Another potential consumer is steel production. Experiments are underway to use hydrogen in blast furnaces to partially replace coke. But these are technologies of the future, still in their infancy. A more realistic scenario is to direct hydrogen to synthesize ammonia or methanol, if there are corresponding production facilities nearby. But here again we come up against economics: the cost of hydrogen from coke oven gas, even taking into account all the purification costs, is lower than from natural gas. This is his main trump card. But this advantage can only be realized if there is a reliable and stable distribution channel nearby.

Economics and pitfalls: what is not written in presentations

In feasibility studies, everything looks smooth: low cost of raw materials (gas is “free”), growing demand for hydrogen, government subsidies for “green” gas. technologies. Reality is harsher. First of all, it's ?free? raw materials. As I already said, gas extraction is a loss of fuel. We need to consider the real opportunity cost of this gas for the plant. Sometimes it turns out that it is more profitable to sell the coke oven gas itself to a neighboring plant as fuel than to invest in an expensive hydrogen separation plant.

Secondly, capital costs. A full-fledged complex - from cleaning to compression - costs tens of millions of dollars. The payback period highly depends on the final price of hydrogen, which is very volatile. Thirdly, operating costs. Replacing adsorbents, membranes, reagents for removing sulfur, energy for compression - this is a constant cash outflow. I saw a project where, due to the high content of hydrogen sulfide, it was necessary to install an additional oxidative desulfurization stage, which killed all profitability.

And the main stumbling block is stability. Coke production is cyclical. There are planned shutdowns for battery repairs, and there are fluctuations in the quality of coal. The composition and quantity of gas is not constant. The hydrogen installation must be flexible and resistant to such fluctuations, and this is a complex and expensive automation. Not all technology manufacturers take this into account when selling “standard” ones. solutions. ExperienceChengdu Yizhi Technology Co.is valuable here precisely because, judging by their projects, they are deeply immersed in the specifics of coke-chemical production, and do not offer abstract installations.

Looking ahead: is there light at the end of the tunnel?

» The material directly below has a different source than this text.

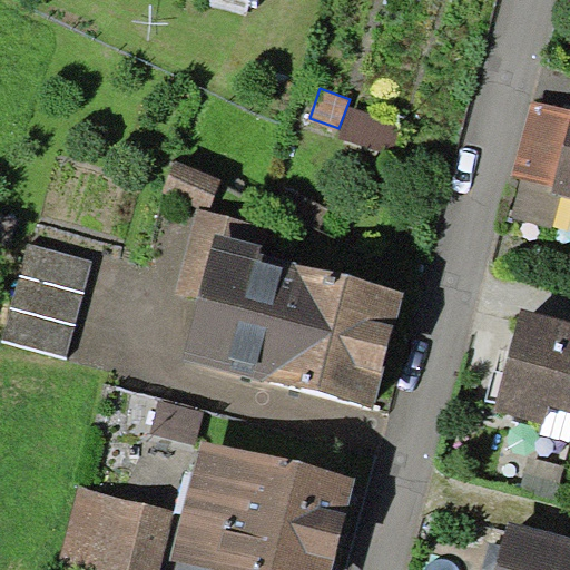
[(552,188),(569,121),(569,109),(530,99),(510,177),(552,188)]
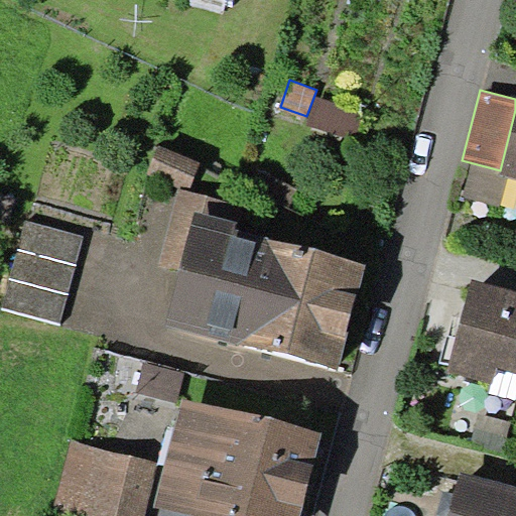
[(363,111),(316,96),(307,124),(353,139),(363,111)]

Despite all the difficulties, the direction has prospects. There are several drivers. The first is the “dual carbon neutrality” policy. in China. It forces us to look for any opportunities to reduce our carbon footprint.Hydrogen from coke oven gasis the utilization of a by-product to produce low-carbon (not to be confused with “green?”) hydrogen. This is better than flaring the gas or simply using it as fuel without purification. Carbon credits or other preferences may appear.

The second driver is the development of hydrogen energy and mobility in certain regions. If a network of hydrogen filling stations is created in the provinces of Shanxi or Hebei, where the main coke-chemical capacities are concentrated, then local production from coke oven gas will become strategically important. For now these are targeted initiatives.

The third factor is technological. Cheaper and impurity-resistant membranes, adsorbents with a larger capacity, and effective cleaning methods are appearing. Process energy consumption is reduced. This improves the economy. But the fundamental conclusion, based on practice, is this: successful will not be the project that simply technically extracts hydrogen, but the one that is initially built into a comprehensive scheme for energy and resource supply of the entire industrial cluster, with a thoughtful balance and reliable sales. This is a complex system task, not just purchasing equipment. And it is in this systematic approach, it seems to me, that the main prospect for hydrogen from coke oven gas in China lies.